PROVIDED ENTRIES ::
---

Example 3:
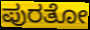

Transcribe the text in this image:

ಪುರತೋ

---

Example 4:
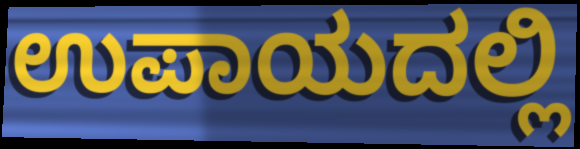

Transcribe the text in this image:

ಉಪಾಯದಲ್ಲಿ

EXERCISE INSTRUCTIONS :: Output the listing above exactly as it stands; no picture should appear.

PROBLEM SOLUTION ::
---

Example 3:

Transcribe the text in this image:

ಪುರತೋ

---

Example 4:

Transcribe the text in this image:

ಉಪಾಯದಲ್ಲಿ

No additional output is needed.